▶ _What to produce_
Retype all of the entries word for word.

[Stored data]
════════════════════

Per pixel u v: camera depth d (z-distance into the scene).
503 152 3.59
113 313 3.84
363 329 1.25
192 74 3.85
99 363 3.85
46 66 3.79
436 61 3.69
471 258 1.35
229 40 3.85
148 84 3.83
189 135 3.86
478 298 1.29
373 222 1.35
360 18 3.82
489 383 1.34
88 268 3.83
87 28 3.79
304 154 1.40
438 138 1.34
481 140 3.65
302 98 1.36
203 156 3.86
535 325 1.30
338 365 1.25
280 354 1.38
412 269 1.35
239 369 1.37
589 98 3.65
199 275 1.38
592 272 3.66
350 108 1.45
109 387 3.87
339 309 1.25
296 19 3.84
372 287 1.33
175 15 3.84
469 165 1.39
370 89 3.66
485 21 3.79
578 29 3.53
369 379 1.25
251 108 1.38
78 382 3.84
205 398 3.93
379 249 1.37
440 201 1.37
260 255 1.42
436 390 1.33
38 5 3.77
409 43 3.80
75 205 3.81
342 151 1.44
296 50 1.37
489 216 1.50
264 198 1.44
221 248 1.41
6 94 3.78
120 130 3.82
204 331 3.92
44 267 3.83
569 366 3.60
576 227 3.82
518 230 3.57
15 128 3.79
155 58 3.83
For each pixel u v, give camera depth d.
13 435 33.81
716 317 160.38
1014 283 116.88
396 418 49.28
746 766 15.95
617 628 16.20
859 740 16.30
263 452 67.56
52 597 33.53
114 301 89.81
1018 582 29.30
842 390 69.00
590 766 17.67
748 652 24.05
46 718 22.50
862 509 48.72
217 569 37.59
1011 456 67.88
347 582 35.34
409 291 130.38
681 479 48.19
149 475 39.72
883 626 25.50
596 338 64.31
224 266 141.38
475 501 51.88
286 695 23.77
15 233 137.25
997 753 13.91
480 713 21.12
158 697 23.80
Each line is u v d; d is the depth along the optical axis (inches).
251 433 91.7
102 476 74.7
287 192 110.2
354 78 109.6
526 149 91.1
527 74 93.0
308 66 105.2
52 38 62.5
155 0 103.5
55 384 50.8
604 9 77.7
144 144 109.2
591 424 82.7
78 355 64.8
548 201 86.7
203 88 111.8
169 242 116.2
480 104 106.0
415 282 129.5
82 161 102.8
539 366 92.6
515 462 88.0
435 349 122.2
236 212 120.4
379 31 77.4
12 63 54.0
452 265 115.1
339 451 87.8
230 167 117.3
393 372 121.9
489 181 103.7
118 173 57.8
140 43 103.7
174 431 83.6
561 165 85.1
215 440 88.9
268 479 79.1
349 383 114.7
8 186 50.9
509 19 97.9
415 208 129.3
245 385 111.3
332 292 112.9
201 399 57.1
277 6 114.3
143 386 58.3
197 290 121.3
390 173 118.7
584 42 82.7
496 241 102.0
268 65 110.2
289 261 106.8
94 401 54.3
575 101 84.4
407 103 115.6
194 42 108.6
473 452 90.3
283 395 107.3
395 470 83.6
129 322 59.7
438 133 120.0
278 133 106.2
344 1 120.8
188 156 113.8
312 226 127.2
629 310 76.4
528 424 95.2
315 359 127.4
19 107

════════════════════

▶ _Written answer_
Per pixel u v: camera depth d (z-distance into the scene).
503 152 3.59
113 313 3.84
363 329 1.25
192 74 3.85
99 363 3.85
46 66 3.79
436 61 3.69
471 258 1.35
229 40 3.85
148 84 3.83
189 135 3.86
478 298 1.29
373 222 1.35
360 18 3.82
489 383 1.34
88 268 3.83
87 28 3.79
304 154 1.40
438 138 1.34
481 140 3.65
302 98 1.36
203 156 3.86
535 325 1.30
338 365 1.25
280 354 1.38
412 269 1.35
239 369 1.37
589 98 3.65
199 275 1.38
592 272 3.66
350 108 1.45
109 387 3.87
339 309 1.25
296 19 3.84
372 287 1.33
175 15 3.84
469 165 1.39
370 89 3.66
485 21 3.79
578 29 3.53
369 379 1.25
251 108 1.38
78 382 3.84
205 398 3.93
379 249 1.37
440 201 1.37
260 255 1.42
436 390 1.33
38 5 3.77
409 43 3.80
75 205 3.81
342 151 1.44
296 50 1.37
489 216 1.50
264 198 1.44
221 248 1.41
6 94 3.78
120 130 3.82
204 331 3.92
44 267 3.83
569 366 3.60
576 227 3.82
518 230 3.57
15 128 3.79
155 58 3.83
For each pixel u v, give camera depth d.
13 435 33.81
716 317 160.38
1014 283 116.88
396 418 49.28
746 766 15.95
617 628 16.20
859 740 16.30
263 452 67.56
52 597 33.53
114 301 89.81
1018 582 29.30
842 390 69.00
590 766 17.67
748 652 24.05
46 718 22.50
862 509 48.72
217 569 37.59
1011 456 67.88
347 582 35.34
409 291 130.38
681 479 48.19
149 475 39.72
883 626 25.50
596 338 64.31
224 266 141.38
475 501 51.88
286 695 23.77
15 233 137.25
997 753 13.91
480 713 21.12
158 697 23.80
Each line is u v d; d is the depth along the optical axis (inches).
251 433 91.7
102 476 74.7
287 192 110.2
354 78 109.6
526 149 91.1
527 74 93.0
308 66 105.2
52 38 62.5
155 0 103.5
55 384 50.8
604 9 77.7
144 144 109.2
591 424 82.7
78 355 64.8
548 201 86.7
203 88 111.8
169 242 116.2
480 104 106.0
415 282 129.5
82 161 102.8
539 366 92.6
515 462 88.0
435 349 122.2
236 212 120.4
379 31 77.4
12 63 54.0
452 265 115.1
339 451 87.8
230 167 117.3
393 372 121.9
489 181 103.7
118 173 57.8
140 43 103.7
174 431 83.6
561 165 85.1
215 440 88.9
268 479 79.1
349 383 114.7
8 186 50.9
509 19 97.9
415 208 129.3
245 385 111.3
332 292 112.9
201 399 57.1
277 6 114.3
143 386 58.3
197 290 121.3
390 173 118.7
584 42 82.7
496 241 102.0
268 65 110.2
289 261 106.8
94 401 54.3
575 101 84.4
407 103 115.6
194 42 108.6
473 452 90.3
283 395 107.3
395 470 83.6
129 322 59.7
438 133 120.0
278 133 106.2
344 1 120.8
188 156 113.8
312 226 127.2
629 310 76.4
528 424 95.2
315 359 127.4
19 107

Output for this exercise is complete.